The album opens up with When? – snarling punk guitar, machine gun drumming and rapidly delivered vocals – but then switches tone into the ludicrously ear-wormy I Love You which has a much gentler bouncier dub feel and more playful subject. I’m not going to go track by track (not least because there’s 16 of the buggers) – but for those who crave the ‘angry’ side of the band there’s plenty to get stuck into with the kind of cutting social commentary you’d expect.
And it’s as excellently done as you’d expect – Headsticks have built up a pedigree and well-deserved reputation with this at its foundation. But it’s the development that’s interested me even more – there’s a spoken-word interlude on It’s A Matter of Time, an entire track comprising a poem in Out of Fashion – they give pause for thought and reflection then you’re thrown straight into the melee of music with Family Tree, opened up I think with a recording of Boris Johnson of all people.
Even some of the serious songs like Mr I’m Alright Jack are accompanied by heart-lightening videos with comedic interludes.
There’s more acoustic songs like All of the Trees lamenting the treatment of the environment (reminiscent in subject of Ferocious Dog’s Landscape Artist – more on that later, I might’ve got hold of some sneaky new album preview tracks from my principal subject matter!), then the delightfully irreverent The Song for Songs Sake, a bouncy ditty about, well, nothing! Then straight into the bleak and staccatoed When the Sun Turns Black is really impactful and much rockier and dark.
It all finishes up with Baboon Shepherd, a rambling tribute largely in spoken word form over a rumbling bass-line and drums with guitar stabs – ruminating on a fairly obscure South African cult-hero footballer, before diverging into references and tributes to Utah Saints and amusingly Sultans of Ping FC who I’ve always thought must be an influence of Headsticks (I even referenced whether the bass intro to Cold Grey English Skies could’ve been a nod to their Give Him a Ball and a Yard of Grass).
It was a relief as when I saw the track length as I worried it would have one of those loathsome spells of silence with a ‘hidden’ ending which is my personal pet hate!

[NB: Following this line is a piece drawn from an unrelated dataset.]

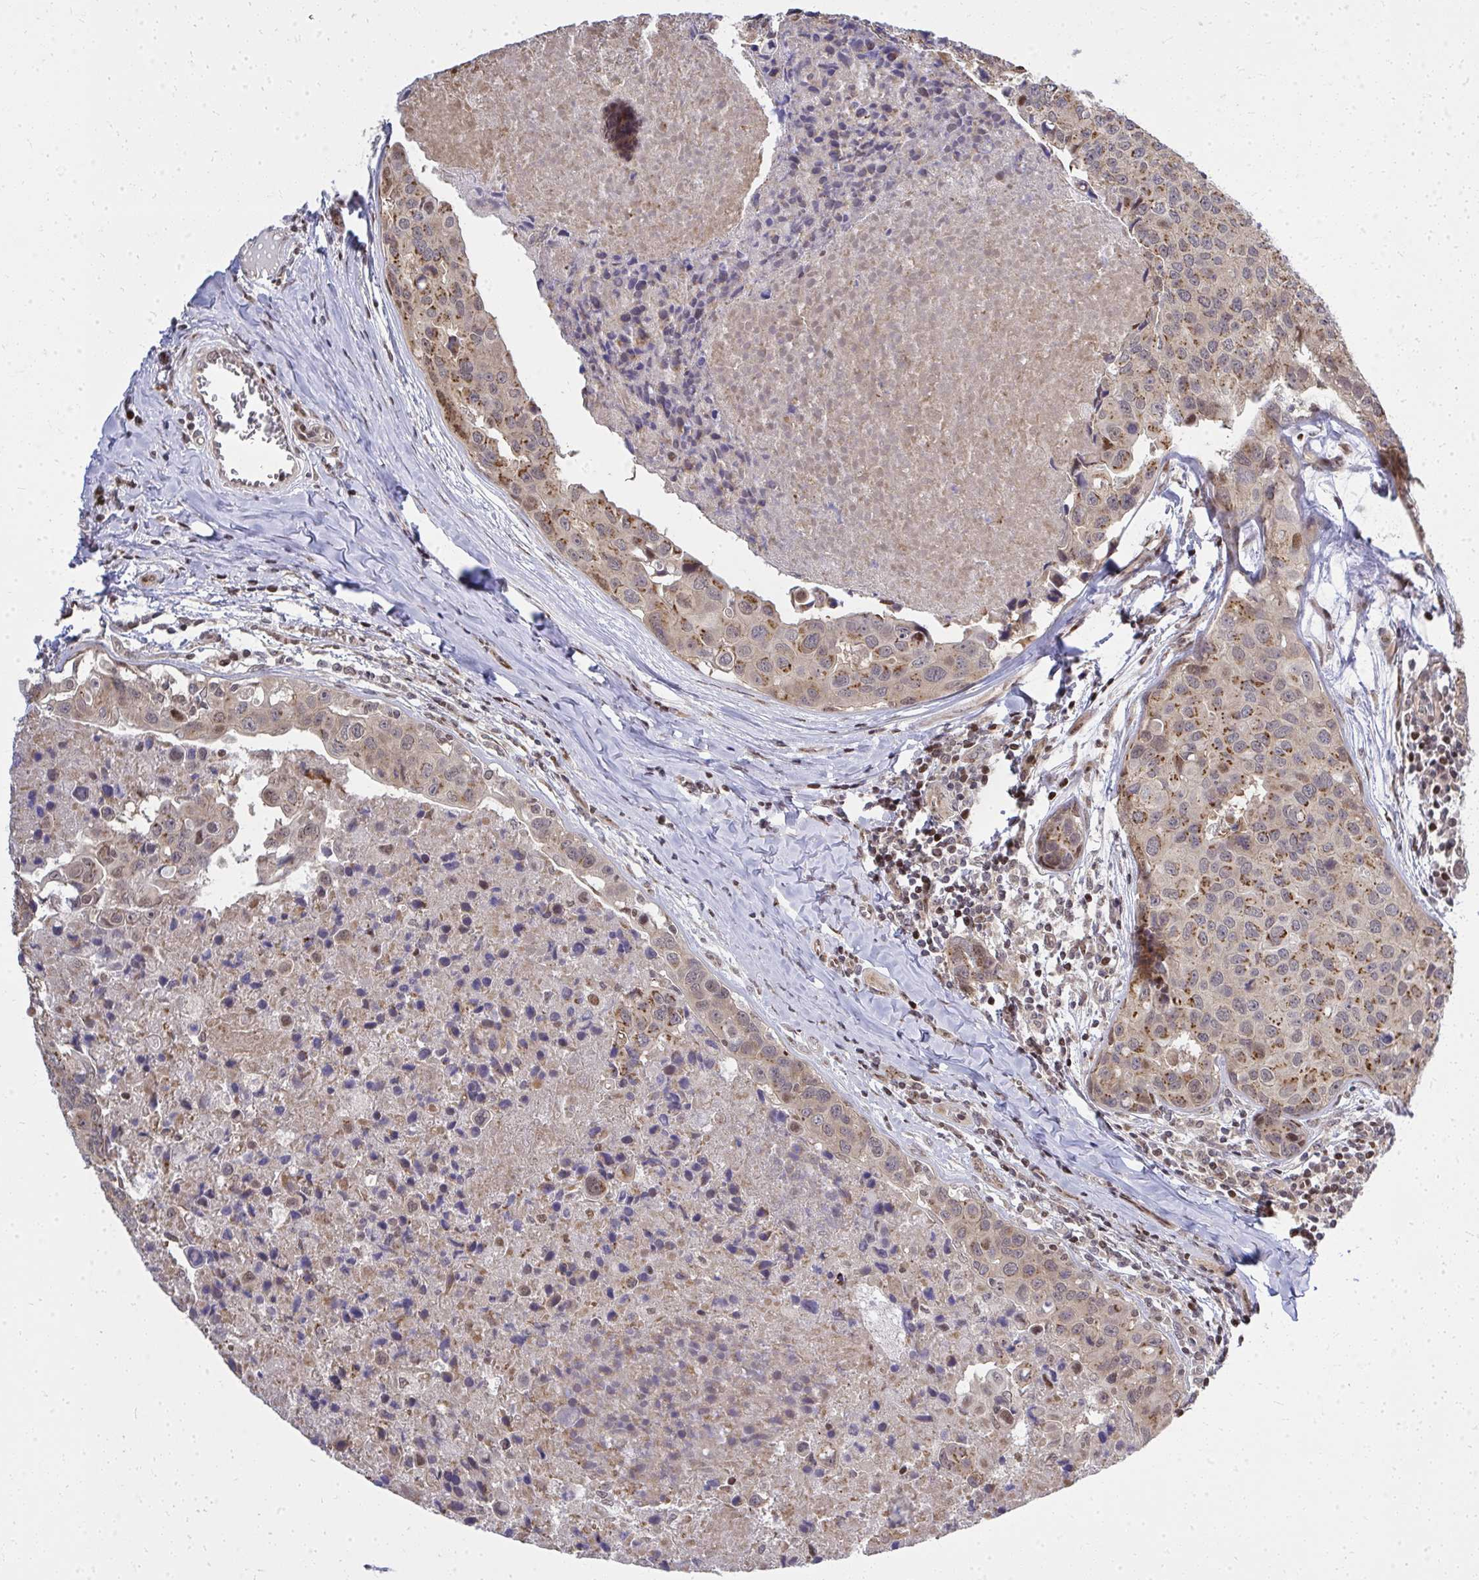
{"staining": {"intensity": "moderate", "quantity": ">75%", "location": "cytoplasmic/membranous"}, "tissue": "breast cancer", "cell_type": "Tumor cells", "image_type": "cancer", "snomed": [{"axis": "morphology", "description": "Duct carcinoma"}, {"axis": "topography", "description": "Breast"}], "caption": "Brown immunohistochemical staining in human breast cancer reveals moderate cytoplasmic/membranous positivity in approximately >75% of tumor cells.", "gene": "PIGY", "patient": {"sex": "female", "age": 24}}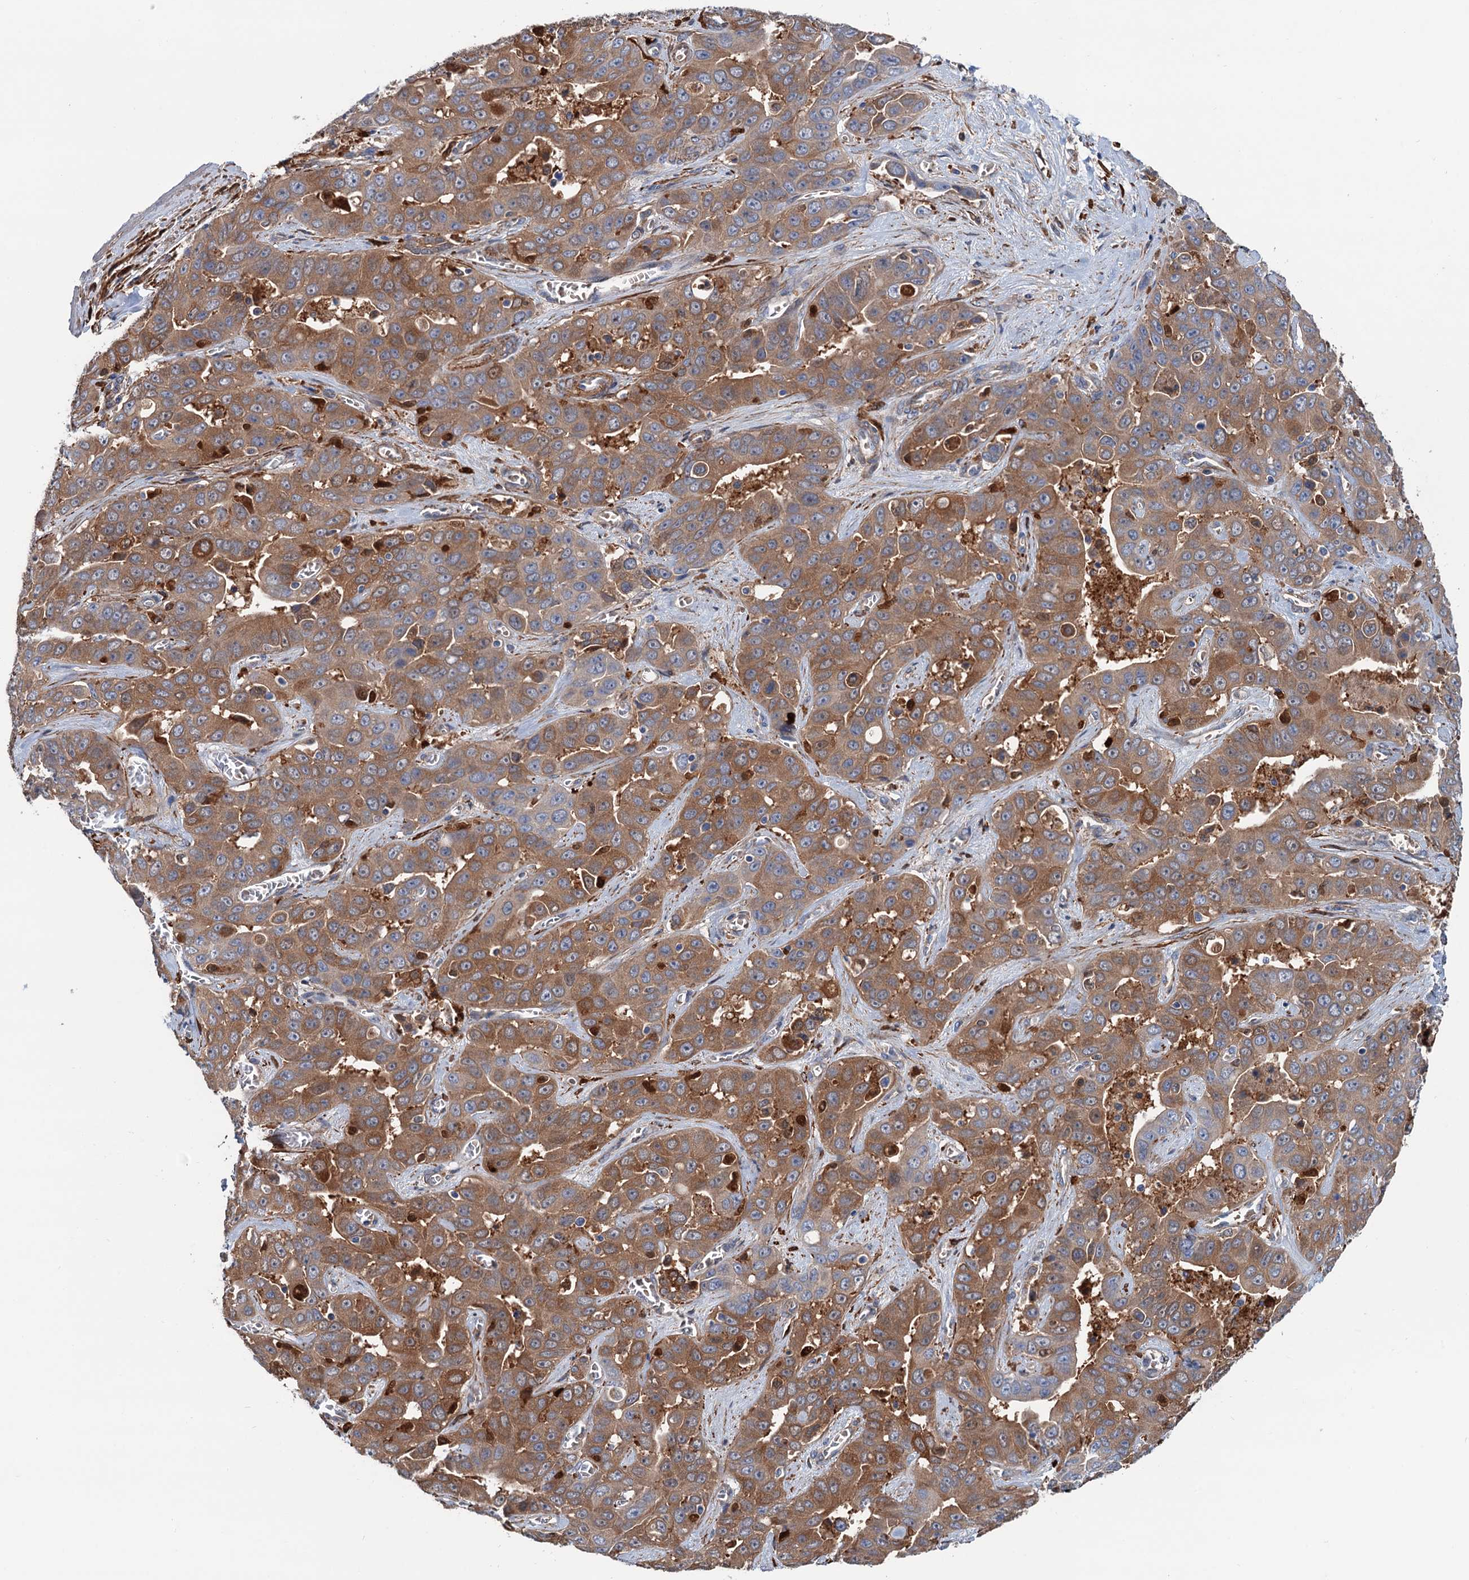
{"staining": {"intensity": "moderate", "quantity": ">75%", "location": "cytoplasmic/membranous"}, "tissue": "liver cancer", "cell_type": "Tumor cells", "image_type": "cancer", "snomed": [{"axis": "morphology", "description": "Cholangiocarcinoma"}, {"axis": "topography", "description": "Liver"}], "caption": "Protein staining demonstrates moderate cytoplasmic/membranous expression in about >75% of tumor cells in liver cancer (cholangiocarcinoma).", "gene": "CSTPP1", "patient": {"sex": "female", "age": 52}}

So yes, in summary – this is a fabulous album, plenty of the familiar goodness for which we all know and love Headsticks for, but some brilliant diversions and unexpected changes in tones, sound, pace and mood – the album launch events are happening this weekend, which annoyingly I’ve not managed to fit into my plans – but I’m looking forward to hearing more of the new tracks than I’ve already done at Groovy 2 and the Roystonbury Winter Warmer this year already.
You can pick up the album at gigs or on the Headsticks website. And you really ought to. Their new hoodies are rather awesome too. No, Alan, you have enough hoodies. I do recommend the hats though, and that’s coming from a large-headed individual who normally struggles to find hats that will fit on their massive head!